The People Republic of China has become one of the world’s major economic powers with the greatest potential, and the overall living standard has reached that of a fairly well-off society.
In the 22 years following reform and opening-up in 1979 in particular, China’s economy developed at an unprecedented rate, and that momentum has been held steady into the 21st century. In 2004, the government further strengthened and improved its macro control, and the economy entered its best ever development period of recent years. The gross domestic product (GDP) for 2004 amounted to 13,687.59 billion yuan, 9.5 percent higher than the previous year.
Back then, China was still a new player in the international trade system, and needed to transform itself in order to adapt to the new rules of the game. Since then, China has become a leader in international trade; its total trade volume is now the world’s second-largest, as is its total GDP.
In 2011 saw China begin to implement its 12th Five-year Plan. The Plan seeks to refine China’s economic development by pushing forward the development of emerging strategic industries, expanding independent innovation, and pursuing sustainable economic development alongside social harmony and stability.

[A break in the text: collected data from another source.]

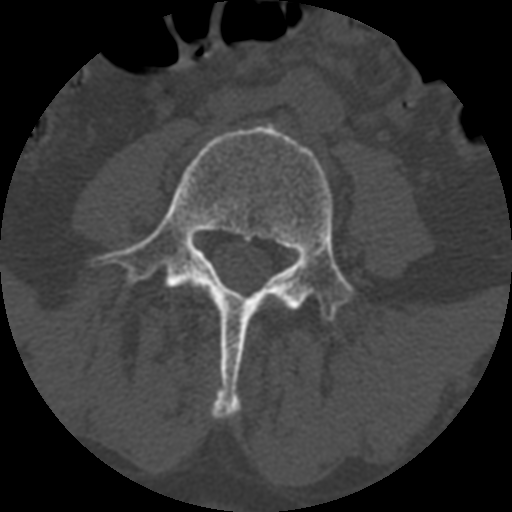
CT including the spine, one axial slice; slice 283 of 399 in the series (ordered by position); bone window (W 1800 / L 400 HU); 1.25 mm slice thickness; 512 × 512 image matrix, field of view 160 × 160 mm. Patient age 71 years. Case-level facts recorded for this patient, not image findings: primary cancer: prostate.
Structures marked on this image (semi-automatically segmented with operator editing):
- L4 vertebra: bounding box (x1, y1, x2, y2) in pixels: (97, 123, 358, 418)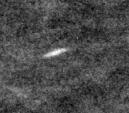
Region of interest cut from a scanned film mammogram (one marked finding); right breast; CC view.
Finding: calcifications, distribution regional; BI-RADS assessment category 2; subtlety rating 3 on a 1 (subtle) to 5 (obvious) scale; benign without callback (not worked up further).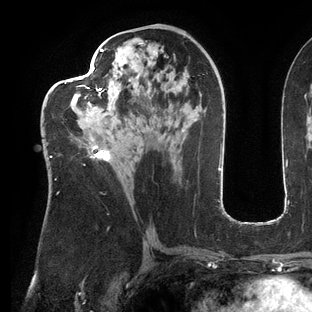
Breast MRI (dynamic contrast-enhanced), one axial slice; slice 66 of 144 in the series (ordered by position); cropped to one breast; dynamic contrast-enhanced series, time point 2 of 6 at this slice position (early post-contrast); 3 T; TE 2.7 ms, TR 6.5 ms; 1.2 mm slice thickness; 312 × 312 image matrix. Female patient.
Structures marked on this image (semi-automatic segmentation, software-assisted and operator-edited):
- enhancing-tissue mask used for the functional tumour volume (all voxels passing the contrast-enhancement thresholds inside the analysis volume; usually the tumour): box from (x=47, y=42) to (x=146, y=194) px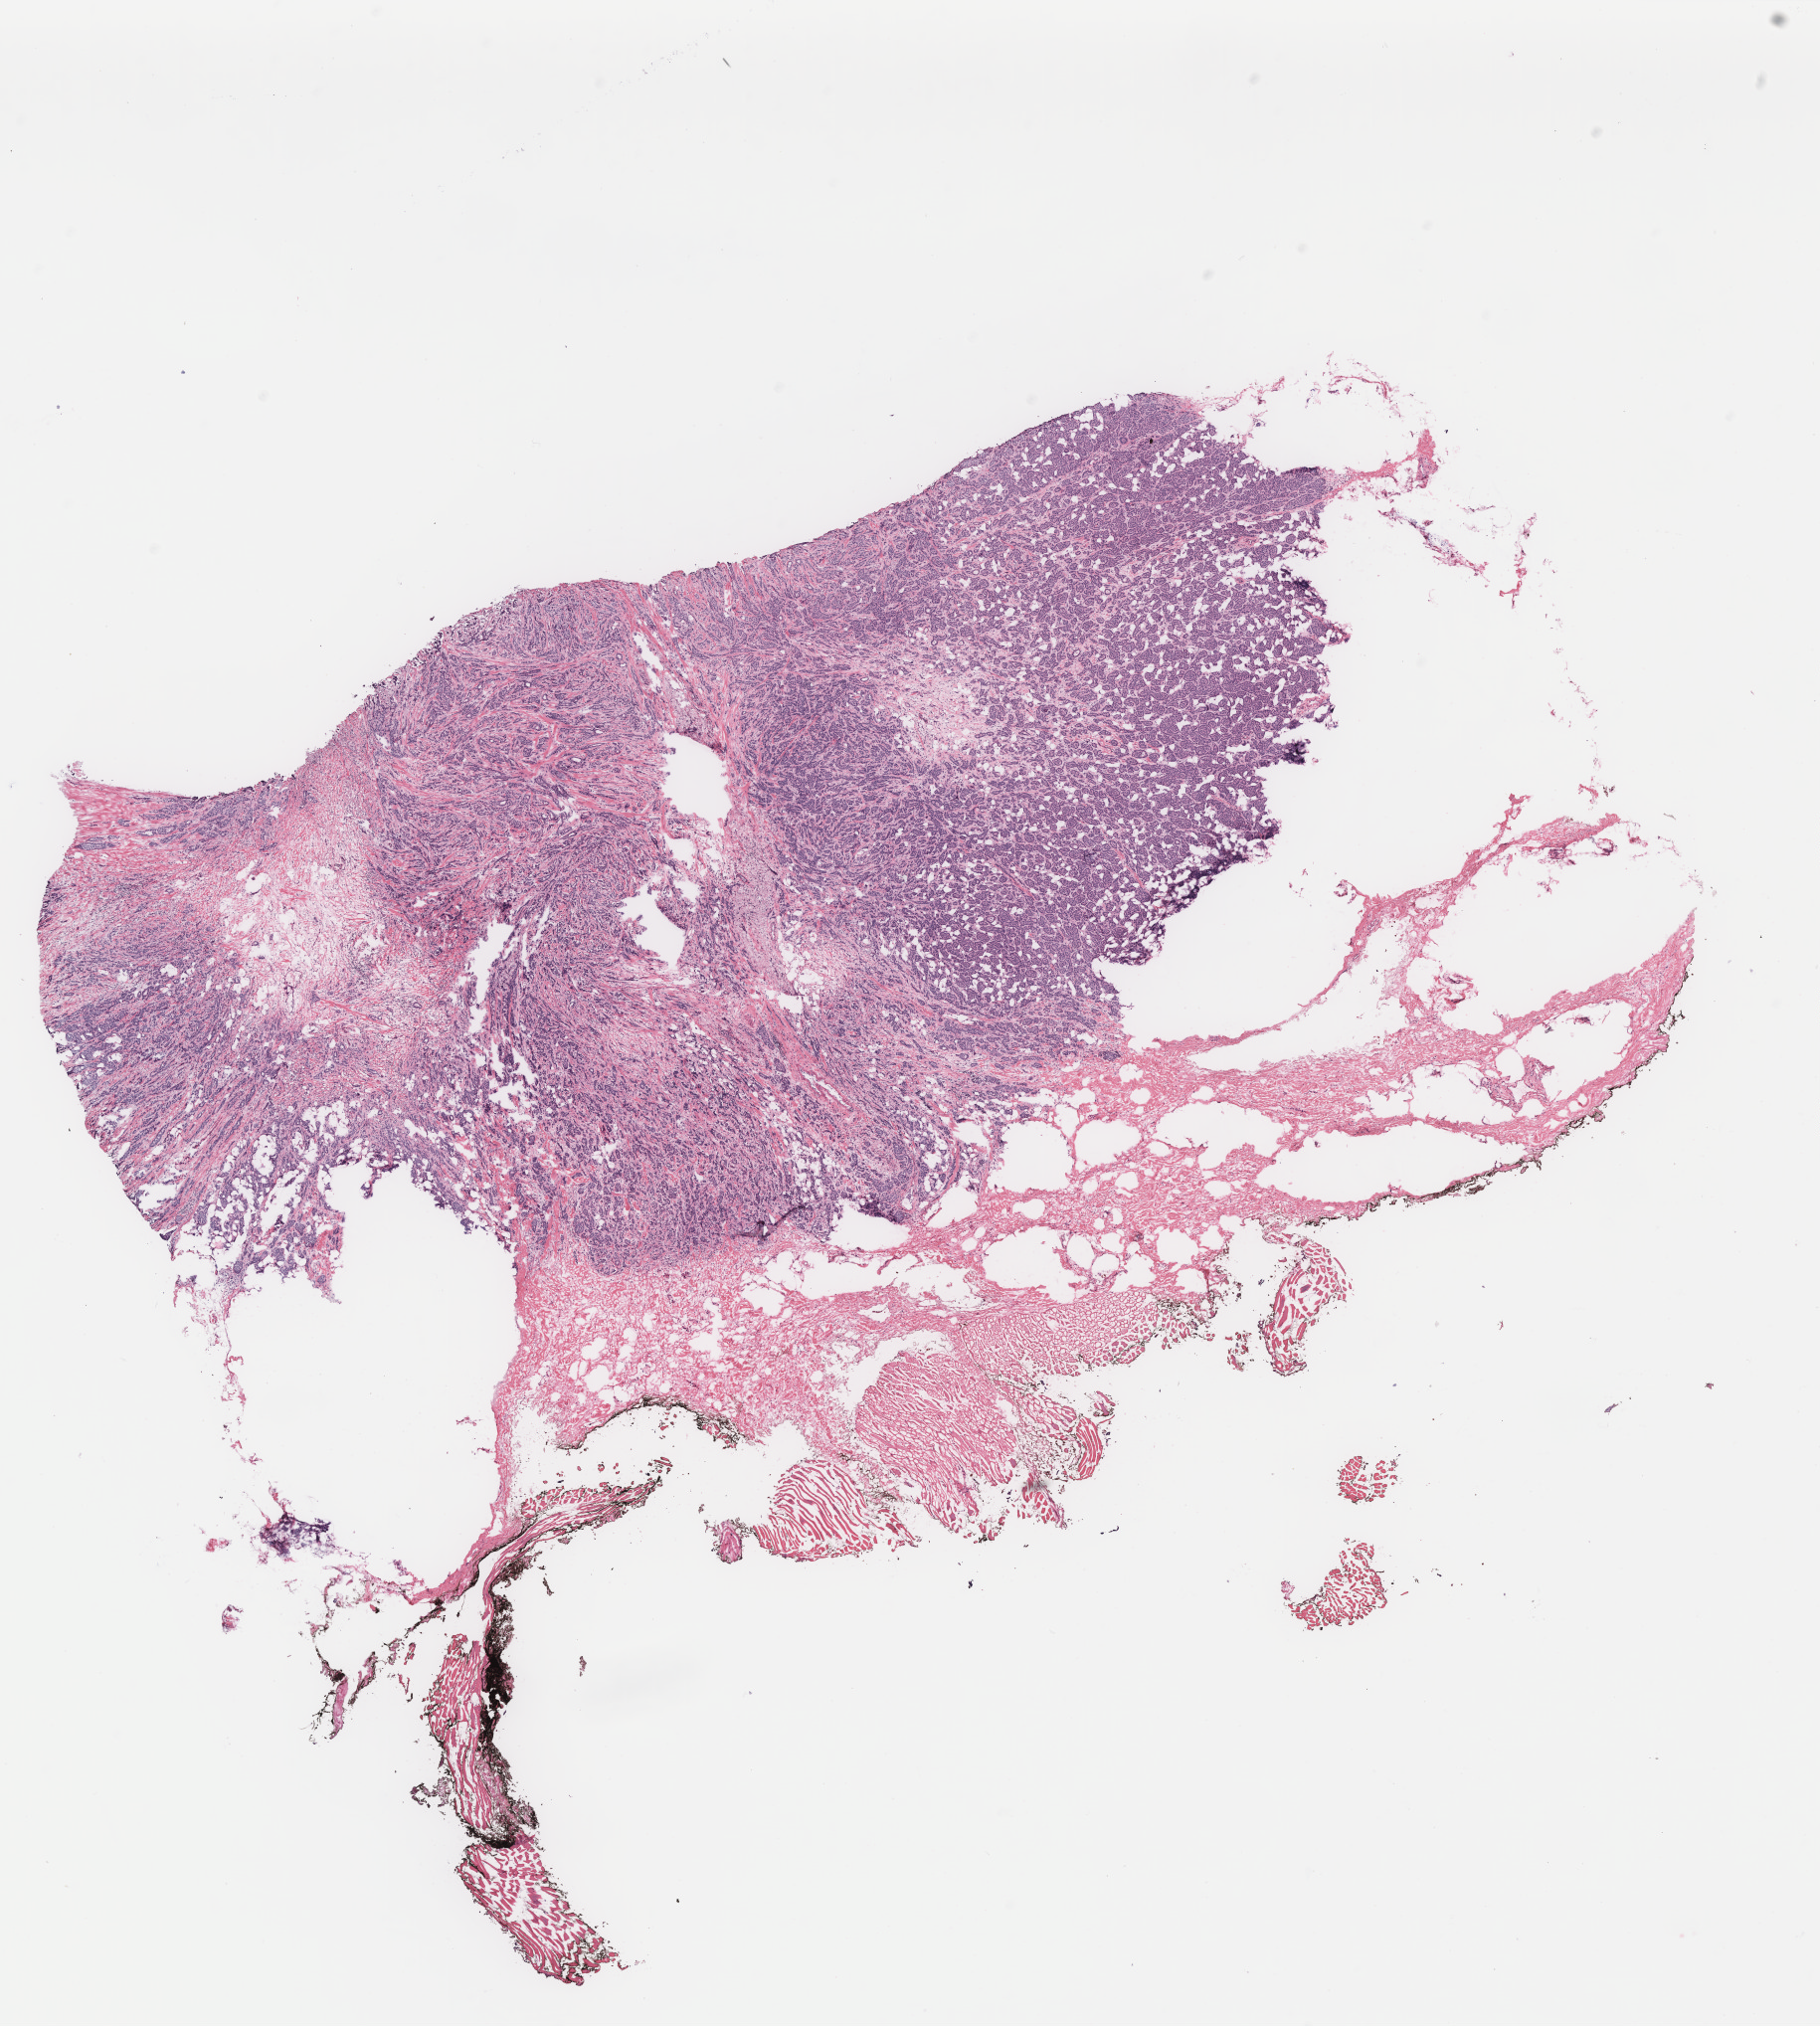
Hematoxylin and eosin (H&E) stained whole-slide image — a low-resolution overview of the entire scanned area, about 14.6 x 16.3 mm, breast, tissue type not recorded. Patient: female, age 50 years.
• patient diagnosis: Infiltrating duct carcinoma, NOS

2011 also marked the 10th anniversary of China’s accession to the WTO. Following hard-fought negotiations, China joined the World Trade Organization, beginning the process of bringing its economy into line with the international economic system.
However, 2011 was not all smooth sailing for China. Domestically, China faced pressures from inflation, real estate bubbles, and loss of control over local governments’ financing platforms; externally, China continued to feel the impact of the global financial crisis, falling under the shadow of the European sovereign debt crisis and the U.S. economy’s weak recovery. During this critical year of transition, China’s economic performance was barely satisfactory. Domestically, China needs to curb inflation, maintain moderate growth, and avoid an economic hard landing; externally, it needs to actively cope with the decline in export demand caused by deterioration in the market environment. China needs to keep this enormous wheel—the world’s second largest economy—rolling forward along the right track, and at a steady speed.

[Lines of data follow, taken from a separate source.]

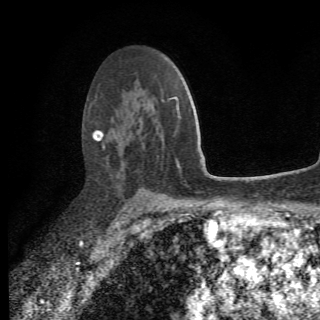
Breast MRI (dynamic contrast-enhanced), one axial slice. Position 45 of 78 along the scan axis. Cropped to one breast. Dynamic contrast-enhanced series, time point 2 of 6 at this slice position (early post-contrast). 1.5 T. 2.2 mm slice thickness. 320 × 320 image matrix, field of view 187 × 187 mm. Female patient.
Annotated regions visible in this slice (semi-automatic segmentation, software-assisted and operator-edited):
- enhancing-tissue mask used for the functional tumour volume (all voxels passing the contrast-enhancement thresholds inside the analysis volume; usually the tumour): bounding box [x1, y1, x2, y2] px = [94, 98, 164, 207]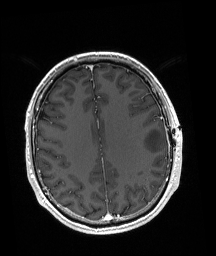
Brain MRI from a brain-tumour surgery series, one axial slice. Slice 69 of 192 in the series (ordered by position). T1-weighted post-contrast. 1 mm slice thickness. 216 × 256 image matrix. From the clinical record (not read from this slice): histopathology: Astrocytoma; WHO grade: 3; IDH mutation: yes; tumour location: Left Posterior Frontal.
Annotated regions visible in this slice (expert manual segmentation):
- tumour: box from (x=141, y=127) to (x=165, y=153) px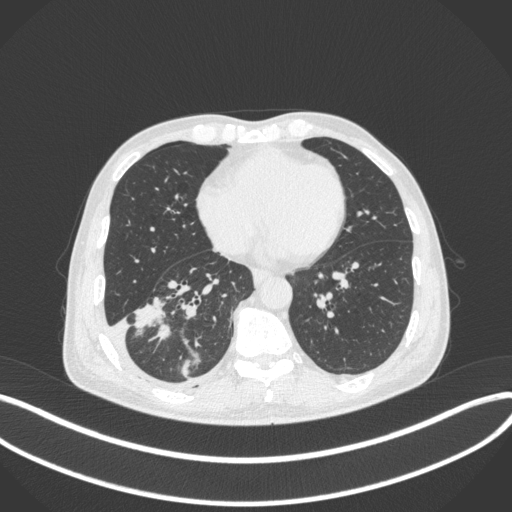
Chest CT, one axial slice; slice 143 of 385 in the series (ordered by position); 120 kVp; lung window (W 1500 / L -600 HU); 1 mm slice thickness; 512 × 512 image matrix, field of view 400 × 400 mm. Patient: male, 64 years. From the clinical record (not read from this slice): clinical TNM (as recorded): T3 N0 M0; histopathological grade: G2-3.
Structures marked on this image (rectangle marked by the reading radiologist):
- lung tumour (recorded histology: adenocarcinoma): box from (x=133, y=296) to (x=170, y=339) px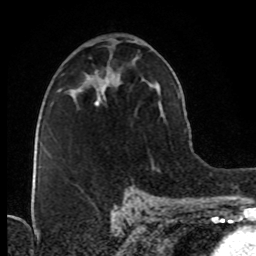
Breast MRI (dynamic contrast-enhanced), one axial slice; position 46 of 76 along the scan axis; cropped to one breast; dynamic contrast-enhanced series, time point 2 of 8 at this slice position (early post-contrast); 1.5 T; TE 4.2 ms, TR 7 ms; 2.1 mm slice thickness; 256 × 256 image matrix, field of view 160 × 160 mm. Female patient.
Annotated regions visible in this slice (semi-automatically segmented with operator editing):
- enhancing-tissue mask used for the functional tumour volume (all voxels passing the contrast-enhancement thresholds inside the analysis volume; usually the tumour): bounding box [x1, y1, x2, y2] px = [95, 95, 103, 105]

Looking ahead at 2012, continued implementation of the development strategy defined in the 12th Five-year Plan is the path forward for the Chinese economy. At the Plan’s core lies: the question of how to maintain momentum towards rapid economic development built up during the past 30 years of “Reform and Opening Up”; how to greatly enhance the competency of Chinese enterprises, transforming them from followers into leaders on the global stage, and drivers of global growth; and how to adjust the economic model to cope with those social, economic, technical and environmental factors that hamper development.
If these goals are to be achieved, China must do more than simply coast forward on the inertia of the past 30 years. There have been great changes in the economic and business environment. Many new factors and driving forces influencing economic development have emerged.
New trends are forming. We must have new ideas, new strategies and new initiatives to meet these new challenges.